Memphis Burgundy Book: Even as Unemployment Rates Inch Up, Business Outlook Remains Positive

September 12, 2013

MEMPHIS, Tenn. – The pace of economic activity in the Memphis zone appeared to weaken in the second quarter compared with three months earlier, according to the most recent edition of the Memphis Burgundy Book released today by the Federal Reserve Bank of St. Louis. However, the slowing was not uniform across cities or industries.

The Burgundy Books offer comprehensive data and information on the economic conditions of each of the St. Louis Fed’s four zones: St.

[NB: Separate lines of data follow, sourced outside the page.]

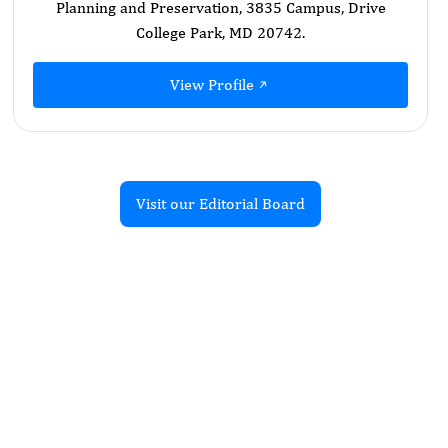
Planning and Preservation, 3835 Campus, Drive
College Park, MD 20742.
View Profile
Visit our Editorial Board
Recent Articles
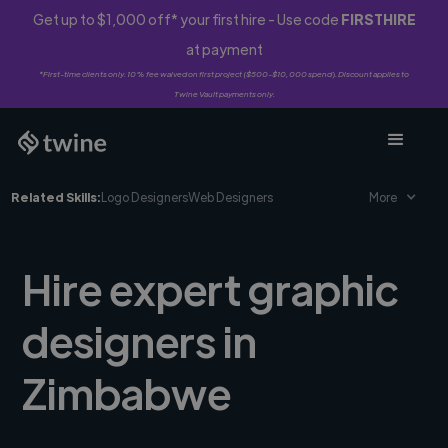
Get up to $1,000 off* your first hire - Use code
FIRSTHIRE
at payment
*First-time clients only. 10% fee waived on first project ($500-$10,000 spend). Discount applies to
Twine Vault payments only.
Related Skills:
Logo Designers
Web Designers
More
Hire expert graphic
designers in
Zimbabwe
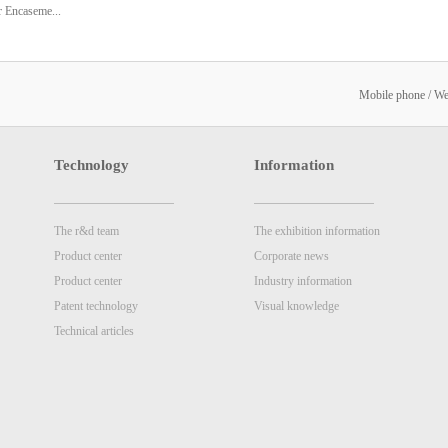
 Encaseme...
on System
Mobile phone / W
Technology
Information
The r&d team
The exhibition information
Product center
Corporate news
Product center
Industry information
Patent technology
Visual knowledge
Technical articles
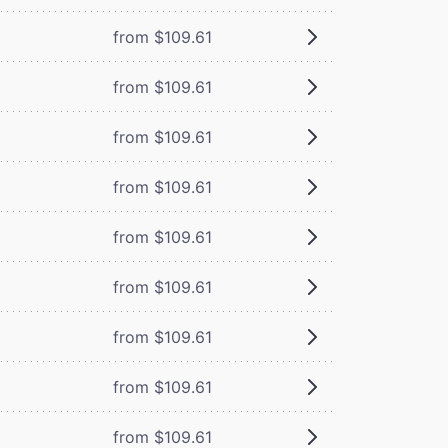
from $109.61
from $109.61
from $109.61
from $109.61
from $109.61
from $109.61
from $109.61
from $109.61
from $109.61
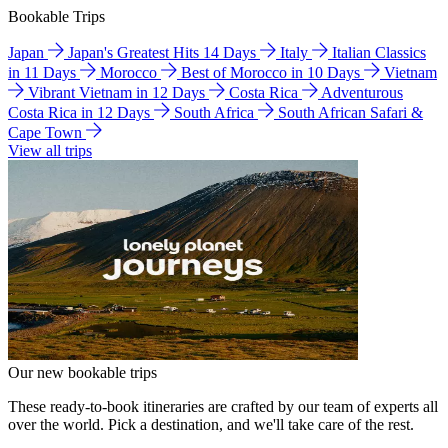
Bookable Trips
Japan
Japan's Greatest Hits 14 Days
Italy
Italian Classics
in 11 Days
Morocco
Best of Morocco in 10 Days
Vietnam
Vibrant Vietnam in 12 Days
Costa Rica
Adventurous
Costa Rica in 12 Days
South Africa
South African Safari &
Cape Town
View all trips
Our new bookable trips
These ready-to-book itineraries are crafted by our team of experts all
over the world. Pick a destination, and we'll take care of the rest.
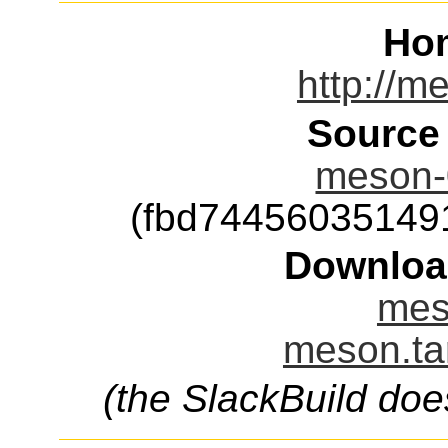
Ho
http://m
Source
meson-0
(fbd74456035149
Downloa
mes
meson.ta
(the SlackBuild doe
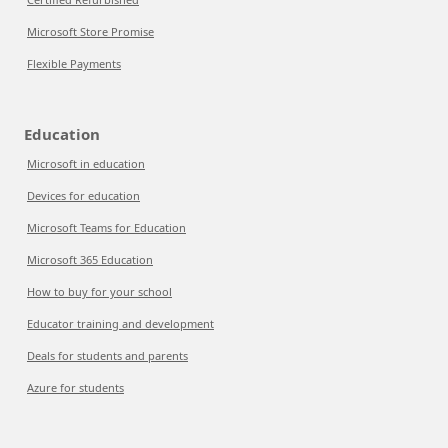
Microsoft Store Promise
Flexible Payments
Education
Microsoft in education
Devices for education
Microsoft Teams for Education
Microsoft 365 Education
How to buy for your school
Educator training and development
Deals for students and parents
Azure for students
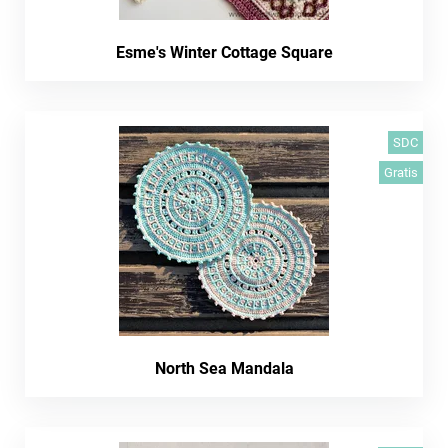
Esme's Winter Cottage Square
SDC
Gratis
North Sea Mandala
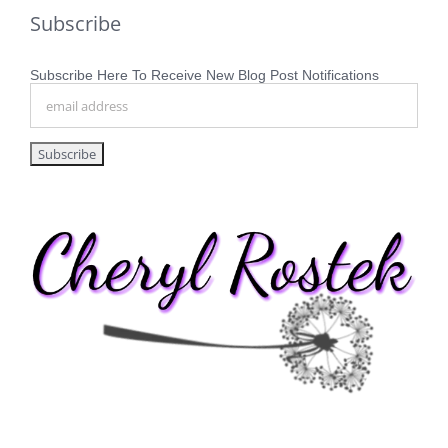
Subscribe
Subscribe Here To Receive New Blog Post Notifications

Louis, Little Rock, Louisville and Memphis.  The publication, which is released quarterly, includes the following sections: labor markets, manufacturing, real estate and construction, the household sector, banking and finance, and agriculture and natural resources. 


View the entire Memphis report at: research.stlouisfed.org/regecon/burgundybooks/13/09/BB0913Mem.pdf

Weak employment growth in the service-producing sector continued to overshadow healthy job gains in the good-producing industry. Once again, job growth remained weak in the Memphis area’s largest industry. A majority of our Memphis business contacts expect little change in their employment levels over the next three months.

After dipping below 10 percent in the first quarter, the Memphis zone’s unemployment rate edged back above 10 percent in the second quarter.  Of the 73 counties in the Memphis zone, 69 counties had unemployment rates that exceeded the nation’s second-quarter average (7.6 percent).

Memphis’s commercial retail market continued to strengthen in the second quarter, as seen by falling vacancy rates and increasing asking rents.

Household balance sheet repair continued apace in the Memphis zone.  This is seen by falling loan delinquency rates and reductions in nonautomotive debt balances.

Profitability rose in the second quarter at Tennessee and Mississippi commercial banks because of slight increases in net interest margins and slight declines in loan loss provisions.

Our quarterly survey revealed that agricultural bankers expect greater loan demand and capital expenditures in the third quarter relative to the same period a year earlier.

To view all of the Burgundy Books, see research.stlouisfed.org/regecon/district.html.

In addition, MP3 audio clips of highlights from the Burgundy Books can be heard at stlouisfed.org/newsroom/multimedia/audio/20130912-burgundybooks.cfm. They are available in both English and Spanish. 

The remaining Burgundy Books for 2013 will be released on December 12.